Naively expanding the series defintion hasn't lead me anywhere
The notation used in your question is confusing and is actually hiding important details. What I think is going on here is that vector argument of exponential map is transformed into skew-symmetric matrix under the hood. Let me explain:
Let $v$ be a 3d vector, $[v]_×$ be a $3 \times 3$ skew-symmetric matrix (a.k.a. the "cross product" matrix) of veector $v$ and $R$ be a $3 \times 3$ rotation matrix.
The skew-symmetric matrix $[v]_×$ belongs to the Lie algebra of the rotation group SO(3) so the expomential map $\exp([v]_×)$ gives a rotation matrix via Rodrigues formula.
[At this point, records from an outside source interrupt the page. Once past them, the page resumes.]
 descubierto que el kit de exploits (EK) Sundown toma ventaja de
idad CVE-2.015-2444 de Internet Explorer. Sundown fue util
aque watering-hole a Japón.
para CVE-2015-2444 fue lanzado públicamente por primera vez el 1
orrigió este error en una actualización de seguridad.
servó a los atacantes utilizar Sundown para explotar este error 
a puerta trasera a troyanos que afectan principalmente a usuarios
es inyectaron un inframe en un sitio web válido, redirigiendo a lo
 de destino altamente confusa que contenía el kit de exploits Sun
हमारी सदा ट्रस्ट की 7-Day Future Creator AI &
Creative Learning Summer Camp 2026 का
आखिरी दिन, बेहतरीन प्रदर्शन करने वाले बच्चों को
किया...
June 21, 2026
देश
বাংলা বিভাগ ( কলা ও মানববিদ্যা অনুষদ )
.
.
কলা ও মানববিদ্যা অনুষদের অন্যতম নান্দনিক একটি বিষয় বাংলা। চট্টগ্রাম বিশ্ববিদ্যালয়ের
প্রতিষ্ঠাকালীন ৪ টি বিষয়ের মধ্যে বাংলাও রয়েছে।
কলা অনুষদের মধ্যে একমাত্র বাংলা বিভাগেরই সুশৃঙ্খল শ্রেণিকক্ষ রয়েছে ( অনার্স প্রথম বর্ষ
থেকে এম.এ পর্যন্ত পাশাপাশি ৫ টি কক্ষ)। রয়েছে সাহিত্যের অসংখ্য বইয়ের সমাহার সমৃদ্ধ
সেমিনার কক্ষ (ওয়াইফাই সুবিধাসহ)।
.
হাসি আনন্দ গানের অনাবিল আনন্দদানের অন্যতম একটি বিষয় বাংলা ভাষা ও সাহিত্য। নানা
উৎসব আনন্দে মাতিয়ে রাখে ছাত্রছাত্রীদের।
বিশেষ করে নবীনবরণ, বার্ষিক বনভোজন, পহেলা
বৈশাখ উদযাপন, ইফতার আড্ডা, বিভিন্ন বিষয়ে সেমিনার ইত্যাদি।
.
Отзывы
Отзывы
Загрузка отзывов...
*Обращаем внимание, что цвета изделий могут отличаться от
The notation you're using is "wrong" in the sense thar you are applying the exponential map to a vector $v$ like $\exp(v)$. That doesn't make actual sense. But it seem the author you are following has stablished the following abuse of notation: $\exp(v) = \exp([v]_×)$.
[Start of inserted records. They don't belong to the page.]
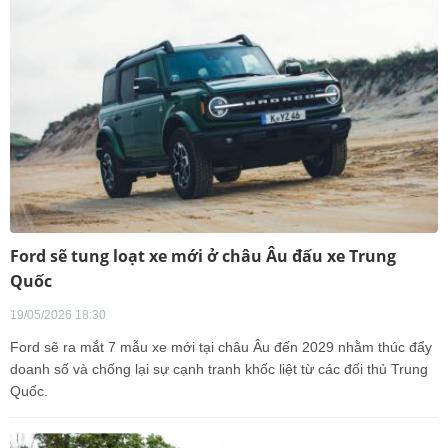
Ford sẽ tung loạt xe mới ở châu Âu đấu xe Trung
Quốc
19/05/2026 18:30
Ford sẽ ra mắt 7 mẫu xe mới tại châu Âu đến 2029 nhằm thúc đẩy
doanh số và chống lại sự cạnh tranh khốc liệt từ các đối thủ Trung
Quốc.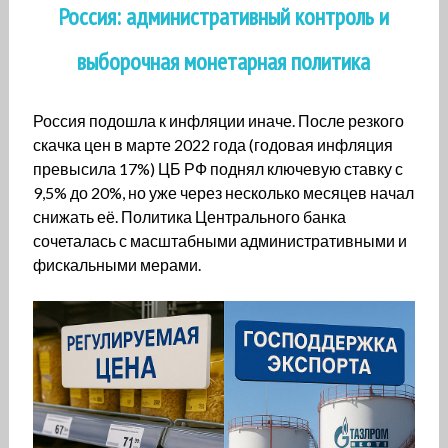
Россия: административный контроль и
выборочная монетарная политика
Россия подошла к инфляции иначе. После резкого
скачка цен в марте 2022 года (годовая инфляция
превысила 17%) ЦБ РФ поднял ключевую ставку с
9,5% до 20%, но уже через несколько месяцев начал
снижать её. Политика Центрального банка
сочеталась с масштабными административными и
фискальными мерами.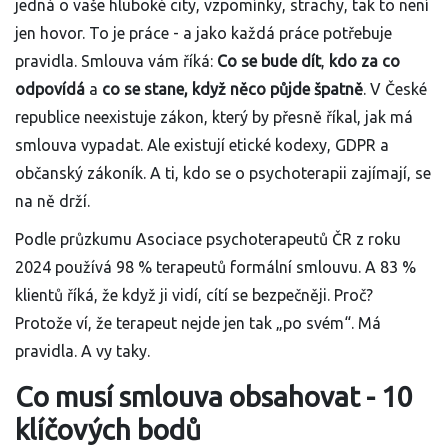
jedná o vaše hluboké city, vzpomínky, strachy, tak to není
jen hovor. To je práce - a jako každá práce potřebuje
pravidla. Smlouva vám říká:
Co se bude dít
,
kdo za co
odpovídá
a
co se stane, když něco půjde špatně
. V České
republice neexistuje zákon, který by přesně říkal, jak má
smlouva vypadat. Ale existují etické kodexy, GDPR a
občanský zákoník. A ti, kdo se o psychoterapii zajímají, se
na ně drží.
Podle průzkumu Asociace psychoterapeutů ČR z roku
2024 používá 98 % terapeutů formální smlouvu. A 83 %
klientů říká, že když ji vidí, cítí se bezpečněji. Proč?
Protože ví, že terapeut nejde jen tak „po svém“. Má
pravidla. A vy taky.
Co musí smlouva obsahovat - 10
klíčových bodů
The skew-symmetric matrices forms a vector space and rotations can be applied to them where the following identity holds:
$[R \ v]_× = R \ [v]_× \ R^T$
So the following relation holds:
$\exp([R \ v]_×) = \exp(R \ [v]_× \ R^T)$
But $\exp(R \ [v]_× \ R^T) = R \ \exp([v]_×) \ R^T$ as can be checked by expanding $\exp(R \ [v]_× \ R^T)$ using the Rodrigues formula, so:
$\exp([R \ v]_×) = R \ \exp([v]_×) \ R^T$
Then going back to your question, it is basically:
$\exp([v]_×) \ R = R \ \exp([R^T \ v]_×)$
Which can be rewrited as:
$R^T \ \exp([v]_×) \ R = \exp([R^T \ v]_×)$
Which clearly holds.